The Reeler


October 11, 2006


The other Capote film is but a funhouse mirror alteration of its predecessor's droll routine

Truman Capote spent six years writing In Cold Blood, his haughtily self-professed "non-fiction novel." It took about half as long, 40 decades later, for the production of two feature films focused on its saga, suggesting the quintessentially flamboyant author's final work has a backstory with potential for multiple angles resembling his famously experimental narrative. The odd accident of a scheduling conflict reveals that might not be the case.

While writer-director Douglas McGrath's Infamous takes a slightly more probing (and critical) look at its curious protagonist's emotional conundrums, it's hardly more than a funhouse mirror alteration of a predecessor's droll routine. That would be Capote, of course, last year's obligatory Oscar-baiting biopic. The chatter back then mostly had to do with Philip Seymour Hoffman's utterly convincing transformation into the little man of yore, a magnificent temple so worthy of worship as to obscure a fairly mundane tempo and morose tone that played against the story's central personality. The new movie is an improvement, but only slightly; the inadvertent lesson being that the best part about In Cold Blood is In Cold Blood itself, regardless of its author's sparkling idiosyncrasies.

The road to Infamous is paved with Capote, even though both movies were greenlit at roughly the same time. Both follow the same arc for nearly two-thirds of the entire story, and hence suffer from the same flaws. The snail-paced exposition is essentially a by-the-numbers recreation of Capote's creative revelation. When the chic New Yorker (this time embodied by Toby Jones, bringing a tinge more oomph to the smug persona) reads about the tragic slaying of a Kansas family, he journeys down to the Midwest to translate it into classy metropolitan literature. His travel companion, Harper Lee (Sandra Bullock) hit her own professional goldmine with To Kill a Mockingbird, but in this tale she's second-fiddle to her investigative pal.
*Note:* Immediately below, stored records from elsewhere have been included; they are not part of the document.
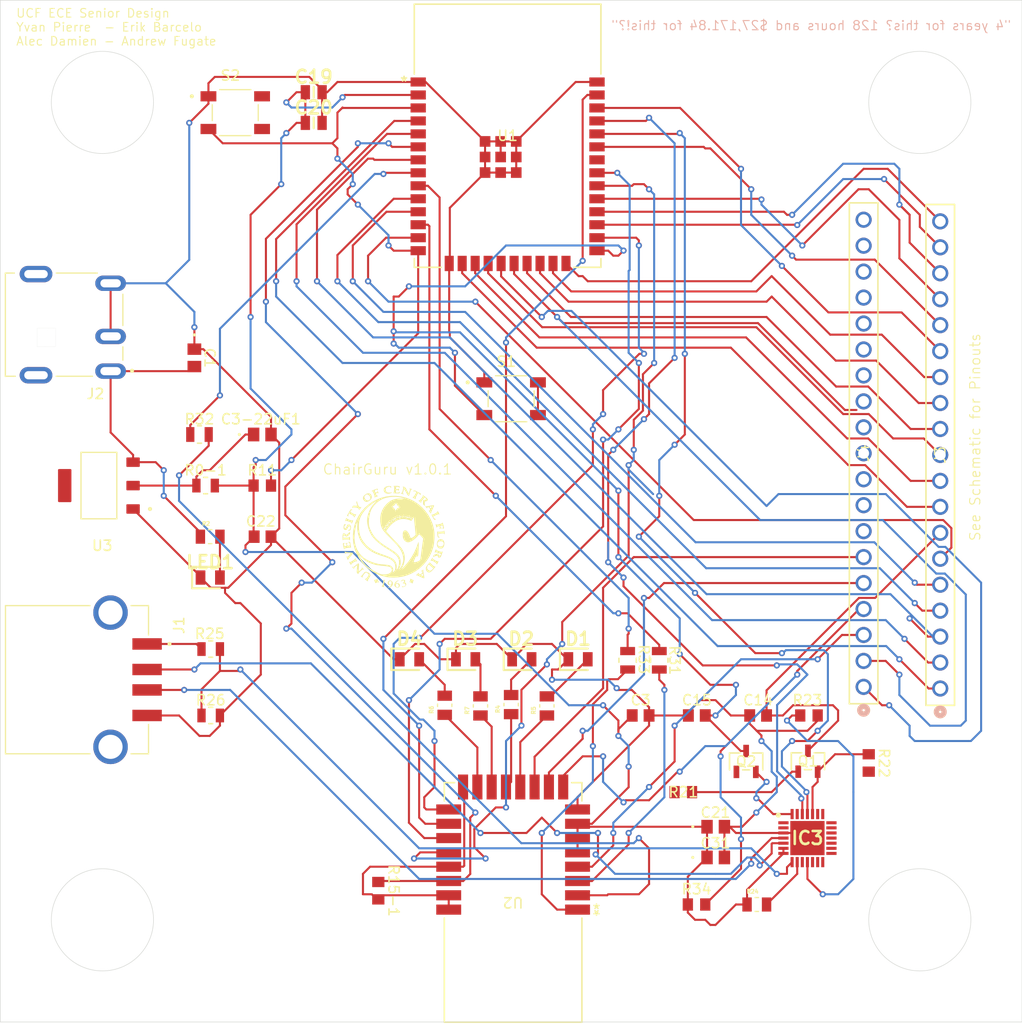
<source format=kicad_pcb>
(kicad_pcb
	(version 20240108)
	(generator "pcbnew")
	(generator_version "8.0")
	(general
		(thickness 1.6)
		(legacy_teardrops no)
	)
	(paper "A4")
	(layers
		(0 "F.Cu" signal)
		(31 "B.Cu" signal)
		(32 "B.Adhes" user "B.Adhesive")
		(33 "F.Adhes" user "F.Adhesive")
		(34 "B.Paste" user)
		(35 "F.Paste" user)
		(36 "B.SilkS" user "B.Silkscreen")
		(37 "F.SilkS" user "F.Silkscreen")
		(38 "B.Mask" user)
		(39 "F.Mask" user)
		(40 "Dwgs.User" user "User.Drawings")
		(41 "Cmts.User" user "User.Comments")
		(42 "Eco1.User" user "User.Eco1")
		(43 "Eco2.User" user "User.Eco2")
		(44 "Edge.Cuts" user)
		(45 "Margin" user)
		(46 "B.CrtYd" user "B.Courtyard")
		(47 "F.CrtYd" user "F.Courtyard")
		(48 "B.Fab" user)
		(49 "F.Fab" user)
		(50 "User.1" user)
		(51 "User.2" user)
		(52 "User.3" user)
		(53 "User.4" user)
		(54 "User.5" user)
		(55 "User.6" user)
		(56 "User.7" user)
		(57 "User.8" user)
		(58 "User.9" user)
	)
	(setup
		(pad_to_mask_clearance 0)
		(allow_soldermask_bridges_in_footprints no)
		(pcbplotparams
			(layerselection 0x00010fc_ffffffff)
			(plot_on_all_layers_selection 0x0000000_00000000)
			(disableapertmacros no)
			(usegerberextensions yes)
			(usegerberattributes yes)
			(usegerberadvancedattributes yes)
			(creategerberjobfile yes)
			(dashed_line_dash_ratio 12.000000)
			(dashed_line_gap_ratio 3.000000)
			(svgprecision 4)
			(plotframeref no)
			(viasonmask no)
			(mode 1)
			(useauxorigin no)
			(hpglpennumber 1)
			(hpglpenspeed 20)
			(hpglpendiameter 15.000000)
			(pdf_front_fp_property_popups yes)
			(pdf_back_fp_property_popups yes)
			(dxfpolygonmode yes)
			(dxfimperialunits yes)
			(dxfusepcbnewfont yes)
			(psnegative no)
			(psa4output no)
			(plotreference yes)
			(plotvalue yes)
			(plotfptext yes)
			(plotinvisibletext no)
			(sketchpadsonfab no)
			(subtractmaskfromsilk yes)
			(outputformat 1)
			(mirror no)
			(drillshape 0)
			(scaleselection 1)
			(outputdirectory "")
		)
	)
	(net 0 "")
	(net 1 "GND")
	(net 2 "Net-(IC3-VDD)")
	(net 3 "/EN")
	(net 4 "/IO0")
	(net 5 "unconnected-(IC3-NC-Pad10)")
	(net 6 "unconnected-(IC3-SUSPEND-Pad12)")
	(net 7 "Net-(IC3-RTS)")
	(net 8 "unconnected-(IC3-GPIO.2{slash}RS485-Pad17)")
	(net 9 "unconnected-(IC3-CHR1-Pad14)")
	(net 10 "unconnected-(IC3-CTS-Pad23)")
	(net 11 "Net-(IC3-SUSPENDB)")
	(net 12 "unconnected-(IC3-GPIO.6-Pad20)")
	(net 13 "unconnected-(IC3-GPIO.4-Pad22)")
	(net 14 "Net-(IC3-RXD)")
	(net 15 "Net-(IC3-D+)")
	(net 16 "unconnected-(IC3-GPIO.1{slash}RXT-Pad18)")
	(net 17 "unconnected-(IC3-GPIO.0{slash}TXT-Pad19)")
	(net 18 "unconnected-(IC3-GPIO.3{slash}WAKEUP-Pad16)")
	(net 19 "Net-(IC3-D-)")
	(net 20 "Net-(IC3-TXD)")
	(net 21 "unconnected-(IC3-RI{slash}CLK-Pad2)")
	(net 22 "unconnected-(IC3-GPIO.5-Pad21)")
	(net 23 "unconnected-(IC3-CHR0-Pad15)")
	(net 24 "unconnected-(IC3-CHREN-Pad13)")
	(net 25 "Net-(IC3-DTR)")
	(net 26 "unconnected-(IC3-DCD-Pad1)")
	(net 27 "Net-(IC3-VBUS)")
	(net 28 "Net-(IC3-RSTB)")
	(net 29 "unconnected-(IC3-DSR-Pad27)")
	(net 30 "Net-(J1-VCC)")
	(net 31 "Net-(U3-VIN)")
	(net 32 "Net-(LED1-A)")
	(net 33 "Net-(D1-A)")
	(net 34 "Net-(D2-A)")
	(net 35 "Net-(D3-A)")
	(net 36 "Net-(D4-A)")
	(net 37 "Net-(Q1-Pad1)")
	(net 38 "Net-(Q2-Pad1)")
	(net 39 "Net-(U2-GPIO2{slash}RXLED)")
	(net 40 "Net-(U2-GPIO3{slash}TXLED)")
	(net 41 "Net-(U2-GPIO0{slash}RXOKLED)")
	(net 42 "Net-(U2-GPIO1{slash}SFDLED)")
	(net 43 "Net-(U1-IO27)")
	(net 44 "Net-(U2-RSTN)")
	(net 45 "Net-(U1-IO32)")
	(net 46 "Net-(U2-WAKEUP)")
	(net 47 "Net-(U2-EXTON)")
	(net 48 "Net-(U1-IO33)")
	(net 49 "Net-(U1-IO34)")
	(net 50 "Net-(U1-IO23)")
	(net 51 "unconnected-(U1-NC-Pad32)")
	(net 52 "Net-(U1-IO18)")
	(net 53 "Net-(U1-IO4)")
	(net 54 "Net-(U1-IO19)")
	(net 55 "Net-(U3-VOUT)")
	(net 56 "unconnected-(J1-SHIELD-PadS1)")
	(net 57 "unconnected-(J1-SHIELD__1-PadS2)")
	(net 58 "unconnected-(J2-SHIELD__1-PadS2)")
	(net 59 "unconnected-(J2-SHIELD-PadS1)")
	(net 60 "unconnected-(J4-Pad12)")
	(net 61 "unconnected-(J4-Pad7)")
	(net 62 "unconnected-(J4-Pad19)")
	(net 63 "unconnected-(J4-Pad16)")
	(net 64 "unconnected-(J4-Pad15)")
	(net 65 "unconnected-(J4-Pad14)")
	(net 66 "unconnected-(J4-Pad8)")
	(net 67 "unconnected-(J4-Pad11)")
	(net 68 "unconnected-(J4-Pad9)")
	(net 69 "unconnected-(J4-Pad18)")
	(net 70 "unconnected-(J4-Pad17)")
	(net 71 "unconnected-(J4-Pad13)")
	(net 72 "unconnected-(J4-Pad10)")
	(net 73 "Net-(U1-IO35)")
	(net 74 "Net-(U1-SD0)")
	(net 75 "Net-(U1-IO21)")
	(net 76 "Net-(U1-IO2)")
	(net 77 "Net-(U1-SENSOR_VP)")
	(net 78 "Net-(U1-SD3)")
	(net 79 "Net-(U1-IO22)")
	(net 80 "Net-(U1-SD2)")
	(net 81 "Net-(U1-IO15)")
	(net 82 "Net-(U1-IO17)")
	(net 83 "Net-(U1-IO25)")
	(net 84 "Net-(U1-IO5)")
	(net 85 "Net-(U1-IO26)")
	(net 86 "Net-(U1-IO16)")
	(net 87 "Net-(U1-SENSOR_VN)")
	(net 88 "Net-(U1-SD1)")
	(net 89 "Net-(U1-IO13)")
	(net 90 "Net-(U1-IO14)")
	(net 91 "Net-(U2-GPIO4{slash}EXTPA)")
	(net 92 "Net-(U1-CMD)")
	(net 93 "Net-(U2-GPIO7)")
	(net 94 "Net-(U1-CLK)")
	(net 95 "Net-(U2-GPIO6{slash}EXTRXE{slash}SPIPHA)")
	(net 96 "Net-(U2-GPIO5{slash}EXTTXE{slash}SPIPOL)")
	(footprint "SD V2 ESP32 Components:CAP_LMK212AB7106MG-T_TAY" (layer "F.Cu") (at 119 85 -90))
	(footprint "SD V2 ESP32 Components:CONN19_PPTC191LFBN-RC_SUL" (layer "F.Cu") (at 192 117.36 90))
	(footprint "SD V2 ESP32 Components:CONN19_PPTC191LFBN-RC_SUL" (layer "F.Cu") (at 184.5 117.2 90))
	(footprint "SD V2 USB to UART Components:STA_RMCF080547.5K_STP" (layer "F.Cu") (at 120.5983 120))
	(footprint "SD V2 DW1000 Components:LEDC2012X90N" (layer "F.Cu") (at 151.05 114.5))
	(footprint "SD V2 ESP32 Components:SW_PTS_647_SN50_SMTR2_LFS" (layer "F.Cu") (at 123 61))
	(footprint "SD V2 USB to UART Components:RC0805N_PAN" (layer "F.Cu") (at 125.647201 97.5))
	(footprint "SD V2 USB to UART Components:STA_RMCF0805_STP" (layer "F.Cu") (at 120.5983 113.5))
	(footprint "SD V2 DW1000 Components:LEDC2012X90N" (layer "F.Cu") (at 156.55 114.5))
	(footprint "SD V2 ESP32 Components:UCF Logo 2" (layer "F.Cu") (at 138.5 102.5))
	(footprint "SD V2 ESP32 Components:CC0805N_YAG" (layer "F.Cu") (at 174.1745 120))
	(footprint "SD V2 ESP32 Components:CC0805N_YAG" (layer "F.Cu") (at 125.6745 102.5))
	(footprint "SD V2 DW1000 Components:RESC2012X65N" (layer "F.Cu") (at 143.5 119 90))
	(footprint "SD V2 Voltage Regulator Components:CUI_PJ-051AH" (layer "F.Cu") (at 106.25 81.75 180))
	(footprint "SD V2 DW1000 Components:MOD_DWM1000_QOR" (layer "F.Cu") (at 150.196101 138.295 180))
	(footprint "SD V2 USB to UART Components:CAPC2012X95N" (layer "F.Cu") (at 130.68 59))
	(footprint "SD V2 USB to UART Components:RES_1220_SUS" (layer "F.Cu") (at 119.5 92.5))
	(footprint "SD V2 ESP32 Components:CAP_LMK212AB7106MG-T_TAY" (layer "F.Cu") (at 170.0253 133.8949))
	(footprint "SD V2 USB to UART Components:AMPHENOL_87583-2010RLF" (layer "F.Cu") (at 110.7925 116.5 -90))
	(footprint "SD V2 USB to UART Components:RESC2012X60N" (layer "F.Cu") (at 120.545 102.5))
	(footprint "SD V2 USB to UART Components:RC0805N_PAN"
		(layer "F.Cu")
		(uuid "4515111e-5e35-453a-9ad2-4754291a629d")
		(at 185 124.647201 -90)
		(tags "ERJ-6GEYJ103V ")
		(property "Reference" "R22"
			(at 0 -1.5 -90)
			(unlocked yes)
			(layer "F.SilkS")
			(uuid "16b04c0f-4ff1-4601-9024-eb76662f4109")
			(effects
				(font
					(size 1 1)
					(thickness 0.15)
				)
			)
		)
		(property "Value" "10K"
			(at 0 0 -90)
			(unlocked yes)
			(layer "F.Fab")
			(uuid "c06fa5da-1730-4f83-826c-875541b18903")
			(effects
				(font
					(size 1 1)
					(thickness 0.15)
				)
			)
		)
		(property "Footprint" "SD V2 USB to UART Components:RC0805N_PAN"
			(at 0 0 90)
			(layer "F.Fab")
			(hide yes)
			(uuid "5fcb6a10-cb52-4553-afed-6da0f9cc997d")
			(effects
				(font
					(size 1.27 1.27)
					(thickness 0.15)
				)
			)
		)
		(property "Datasheet" "ERJ-6GEYJ103V"
			(at 0 0 90)
			(layer "F.Fab")
			(hide yes)
			(uuid "a90c254f-1b12-435a-adb2-cd6cd10c1b52")
			(effects
				(font
					(size 1.27 1.27)
					(thickness 0.15)
				)
			)
		)
		(property "Description" ""
			(at 0 0 90)
			(layer "F.Fab")
			(hide yes)
			(uuid "b02c7968-060a-43df-974b-35ad15bfccdf")
			(effects
				(font
					(size 1.27 1.27)
					(thickness 0.15)
				)
			)
		)
		(property ki_fp_filters "RC0805N_PAN RC0805N_PAN-M RC0805N_PAN-L")
		(path "/2277bd4f-42e7-4ef8-b5d6-2db80a8992fa")
		(sheetname "Root")
		(sheetfile "G7 Senior Design V2.kicad_sch")
		(attr smd)
		(fp_line
			(start -1.609598 0.853999)
			(end -1.609598 -0.853999)
			(stroke
				(width 0.1524)
				(type solid)
			)
			(layer "F.CrtYd")
			(uuid "f20b99ae-74ab-4be2-9e66-438e0c0419e5")
		)
		(fp_line
			(start 1.609598 0.853999)
			(end -1.609598 0.853999)
			(stroke
				(width 0.1524)
				(type solid)
			)
			(layer "F.CrtYd")
			(uuid "5ed78340-0f26-49fa-9839-6ba3229b8d77")
		)
		(fp_line
			(start -1.609598 -0.853999)
			(end 1.609598 -0.853999)
			(stroke
				(width 0.1524)
				(type solid)
			)
			(layer "F.CrtYd")
			(uuid "51754a96-ffb0-449b-8731-22bed23e740d")
		)
		(fp_line
			(start 1.609598 -0.853999)
			(end 1.609598 0.853999)
			(stroke
				(width 0.1524)
				(type solid)
			)
			(layer "F.CrtYd")
			(uuid "9a5b2fcd-d6b4-41f9-84d9-f746806a1278")
		)
		(fp_line
			(start -0.999998 0.599999)
			(end -0.349999 0.599999)
			(stroke
				(width 0.0254)
				(type solid)
			)
			(layer "F.Fab")
			(uuid "471ef446-ec96-4c8b-9086-637bbd011d84")
		)
		(fp_line
			(start -0.999998 0.599999)
			(end 0.999998 0.599999)
			(stroke
				(width 0.0254)
				(type solid)
			)
			(layer "F.Fab")
			(uuid "2c86fefb-6c38-4fd6-b78e-bed79952e50d")
		)
		(fp_line
			(start -0.349999 0.599999)
			(end -0.349999 -0.599999)
			(stroke
				(width 0.0254)
				(type solid)
			)
			(layer "F.Fab")
			(uuid "6c904626-5bb4-45fe-8045-5154a3757f50")
		)
		(fp_line
			(start 0.349999 0.599999)
			(end 0.999998 0.599999)
			(stroke
				(width 0.0254)
				(type solid)
			)
			(layer "F.Fab")
			(uuid "ba1414c5-79a5-4524-82d3-51a03b4eae84")
		)
		(fp_line
			(start 0.999998 0.599999)
			(end 0.999998 -0.599999)
			(stroke
				(width 0.0254)
				(type solid)
			)
			(layer "F.Fab")
			(uuid "89497dee-c749-4c72-bf89-c8fe090f492a")
		)
		(fp_line
			(start 0.999998 0.599999)
			(end 0.999998 -0.599999)
			(stroke
				(width 0.0254)
				(typ
... [308182 chars truncated]
</source>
He needs all the help he can get -- nobody's talking, especially not the stubborn police chief (Jeff Daniels), who refuses to allow Capote access to the details of the case. After much muckraking, he shamelessly flaunts Hollywood anecdotes ("You arm wrestled Humphrey Bogart?") in order to raise local eyebrows. But the real breakthrough arrives when both killers are apprehended and Capote convinces them to cooperate on his project.

The guilty suspects couldn't be less alike: Dick (Lee Pace) is nonchalant about his malice, while Perry (Daniel Craig) is reserved and guilt-ridden. They are, as in Capote's pseudo-novel, the most fascinating characters, so why not start with them? McGrath takes too long developing Capote's fancy New York environment, but at least he employs an ambitious technique: Capote's friends and colleagues share their memories of the writer via faux talking head interviews, which sets up for a host of talent to furnish their abilities through monologue. Sigourney Weaver, Hope Davis and Peter Bogdanovich (looking good, but his directorial talents are sorely missed) ham it up as Capote's army of cultural elite. The problem with the staged docudrama method is that doesn't fit the ongoing storyline, creating an effect akin to routinely switching between McGrath's film and a Christopher Guest mockumentary knock-off -- which Capote, judging from his liberal use of fact and fiction, may have appreciated.

Infamous takes a radical departure from Capote turf by choosing to incorporate the insinuation that Capote lost interest in his New York boy toy once he fell for Perry's soft-hearted personality. McGrath, working from George Plimpton's book-length expose Truman Capote, confronts the romance head-on, which turns out to be a wise decision. Although some of their love language feels a tad contrived, those moments are fleeting; in the context of Capote's palpable connection (both physically and mentally) to his favorite of the two prisoners, the tragedy of his inability to finish another book following the publication of In Cold Blood actually makes sense.

The book argues against the death penalty through its dissection of the final dual execution, and it isn't a stretch to suggest that Capote's personal involvement with one of the prisoners strengthened the ferocity of his argument. Jones hits just the right note in the lethal finale, plummeting to exasperation while remaining focused and restrained. The deterioration of Capote's gossip-monger facade sets up an appropriate summation of what turned out to be a career in its twilight years. "There were three deaths on the gallows that night," Lee remarks -- an irony now that all three have been resurrected. Twice.